Although it might be an unpopular opinion, I feel for the families of Eric Harris and Dylan Klebold. Not for the two boys; though judgment is not mine to make, I believe that they deserve all the torments of hell for their actions. Their families, however, could not have known what was going through the mind of their son/brother/cousin/nephew/friend. They could not have been prepared to deal with the aftermath of their family member’s actions. I pity them, I hope that they are not suffering too much guilt, because no one should blame anyone other than Eric Harris and Dylan Klebold for the events of April 20, 1999.

Had someone else from a hostile country committed the acts of these two high school seniors, it would have been the start of a war. Because they were U.S. citizens, born and raised here, we can do nothing but grieve.

Deaths in Columbine in chronological order:

1. Rachel Scott, 17
2. Daniel Rohrbough, 15
3. Dave Sanders, 47
4. Kyle Velasquez, 17
5. Steven Curnow, 14
6. Cassie Bernall, 17
7. Isaiah Shoels, 18
8. Matthew Kechter, 16
9. Lauren Townsend, 18
10. John Tomlin, 16
11. Kelly Fleming, 16
12. Daniel Mauser, 15
13. Corey DePooter, 17

Injured in Columbine in chronological order:

1. Richard Castaldo
2. Sean Graves
3. Lance Kircklin
4. Michael Johnson
5. Mark Taylor
6. Anne-Marie Hochhalter
7. Brian Anderson
8. Patti Nielson
9. Stephanie Munson
10. Evan Todd
11. Daniel Steepleton
12. Makai Hall
13. Kacey Ruegsegger
14. Liza Kreutz
15. Valeen Schnurr
16. Mark Kintgen
17. Nicole Nowlen
18. Jeanna Park
19. Jennifer Doyle
20. Austin Eubanks

Today is also Adolf Hitler’s 120th birthday. Not a good day in history.

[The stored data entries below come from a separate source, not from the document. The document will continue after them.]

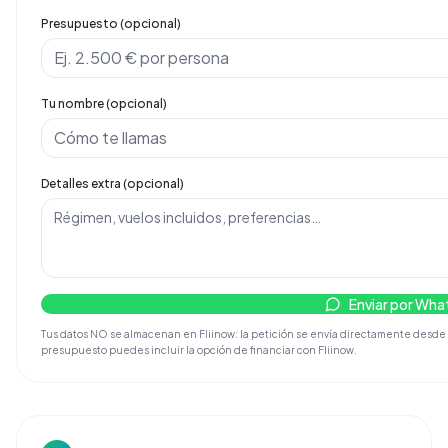
Presupuesto (opcional)
Tu nombre (opcional)
Detalles extra (opcional)
Enviar por Wh
Tus datos NO se almacenan en Fliinow: la petición se envía directamente desde tu
presupuesto puedes incluir la opción de financiar con Fliinow.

I hope that those still in Columbine and those affected by the disaster are living with more hope, now that a decade has passed.

It’s disturbing, but a photo of the two killers after they committed suicide:










Harris, on the left, is wearing a white shirt with the words "NATURAL SELECTION" in black letters. Klebold, on the right, is wearing a black shirt with the word "WRATH" in red letters.

2 comments:

william April 24, 2009 at 2:54 AM  

gus van sant's 'elephant' is one of my favorite films. have you seen it?

Jeanny April 24, 2009 at 3:43 PM  

I have not seen it, but heard great things about it. I'm still oddly emotional about Columbine and can't even watch new stories about it.

But once I get over that odd sensitivity, I will watch "Elephant"!